== Task to carry out ==
Wherever "approximately" appears in a line of the records below, count that line, and report only the number.

== Records provided ==
⟨
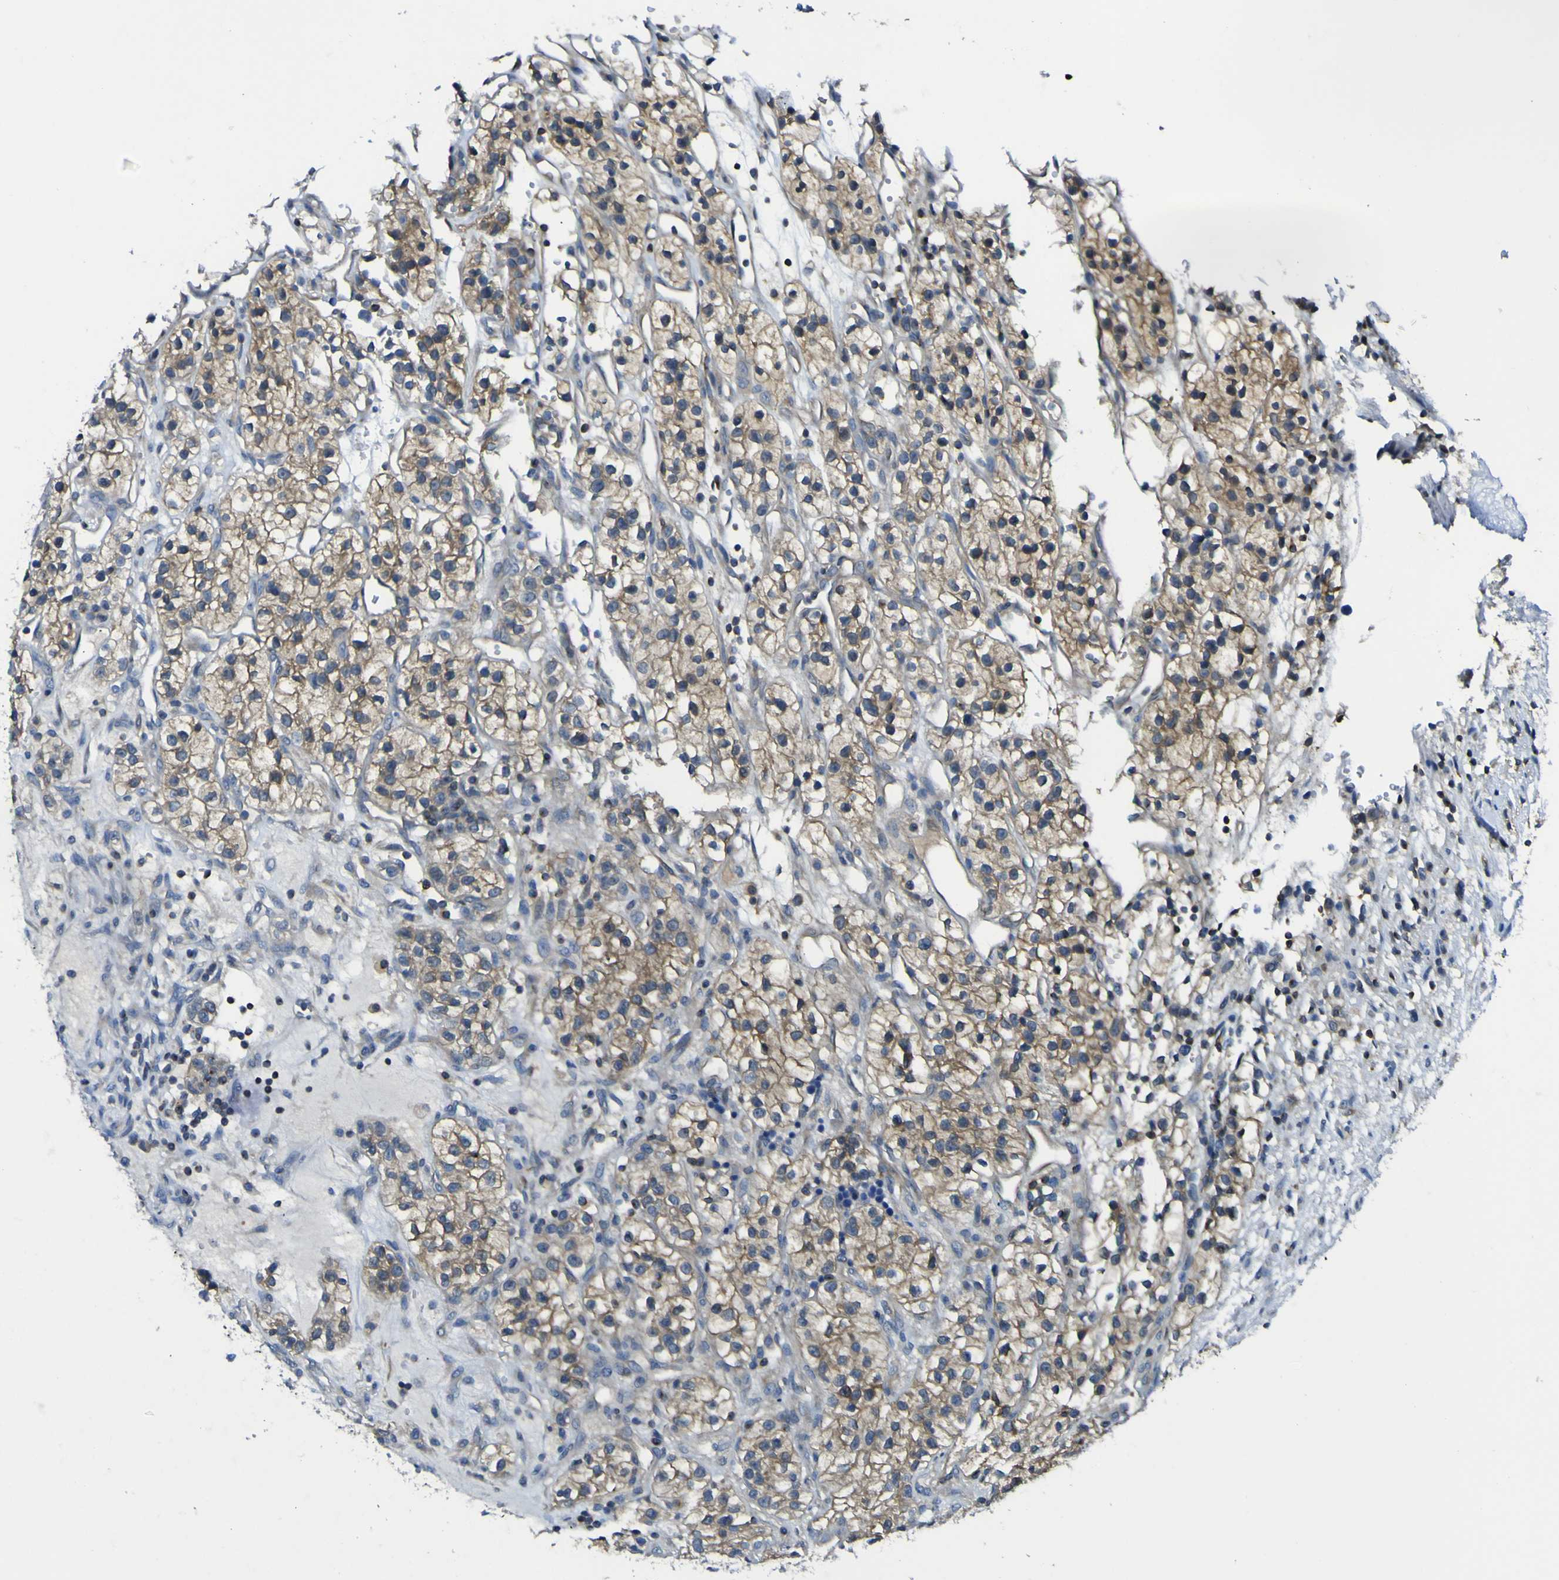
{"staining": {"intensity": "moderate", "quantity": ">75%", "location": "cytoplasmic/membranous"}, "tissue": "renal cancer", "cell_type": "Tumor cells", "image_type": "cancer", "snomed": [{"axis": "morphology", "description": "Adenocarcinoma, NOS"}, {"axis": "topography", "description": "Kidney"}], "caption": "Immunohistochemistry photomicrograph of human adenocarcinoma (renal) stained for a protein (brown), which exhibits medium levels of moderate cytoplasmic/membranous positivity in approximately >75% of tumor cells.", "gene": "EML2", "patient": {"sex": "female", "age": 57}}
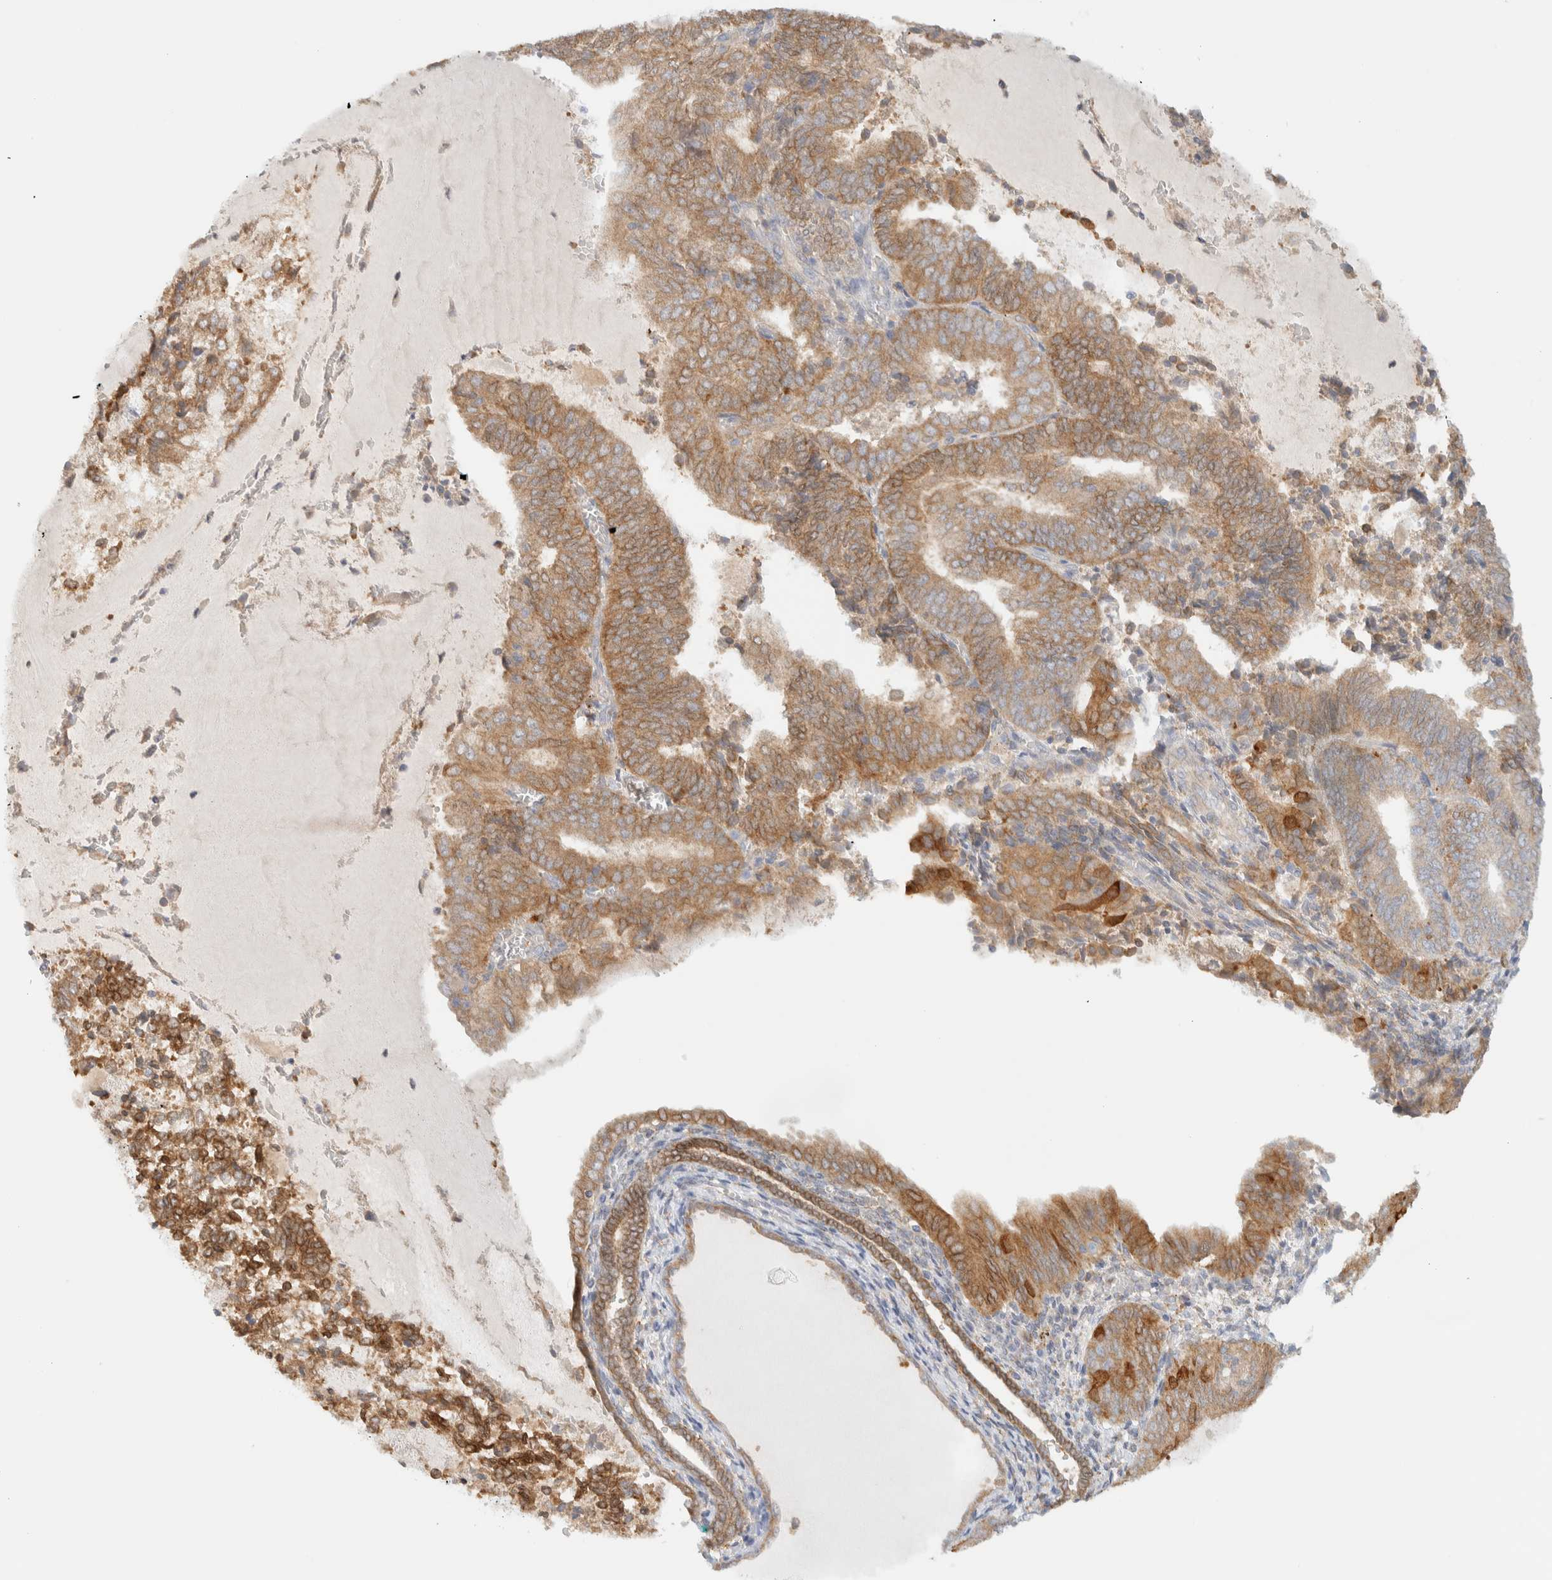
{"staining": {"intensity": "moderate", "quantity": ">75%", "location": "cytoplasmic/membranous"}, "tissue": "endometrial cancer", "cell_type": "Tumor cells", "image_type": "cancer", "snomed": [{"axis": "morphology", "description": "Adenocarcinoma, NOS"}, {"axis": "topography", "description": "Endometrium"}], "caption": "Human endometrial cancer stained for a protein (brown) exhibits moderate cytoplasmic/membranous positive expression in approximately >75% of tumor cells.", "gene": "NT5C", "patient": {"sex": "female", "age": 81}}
⟩
⟨
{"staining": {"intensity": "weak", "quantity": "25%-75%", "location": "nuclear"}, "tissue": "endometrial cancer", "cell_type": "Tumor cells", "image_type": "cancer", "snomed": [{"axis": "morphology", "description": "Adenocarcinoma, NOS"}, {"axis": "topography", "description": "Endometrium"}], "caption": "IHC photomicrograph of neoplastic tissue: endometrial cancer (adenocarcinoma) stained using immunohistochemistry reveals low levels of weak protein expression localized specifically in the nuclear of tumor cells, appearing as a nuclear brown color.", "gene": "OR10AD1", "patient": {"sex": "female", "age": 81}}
⟩
== Result of the exercise ==
2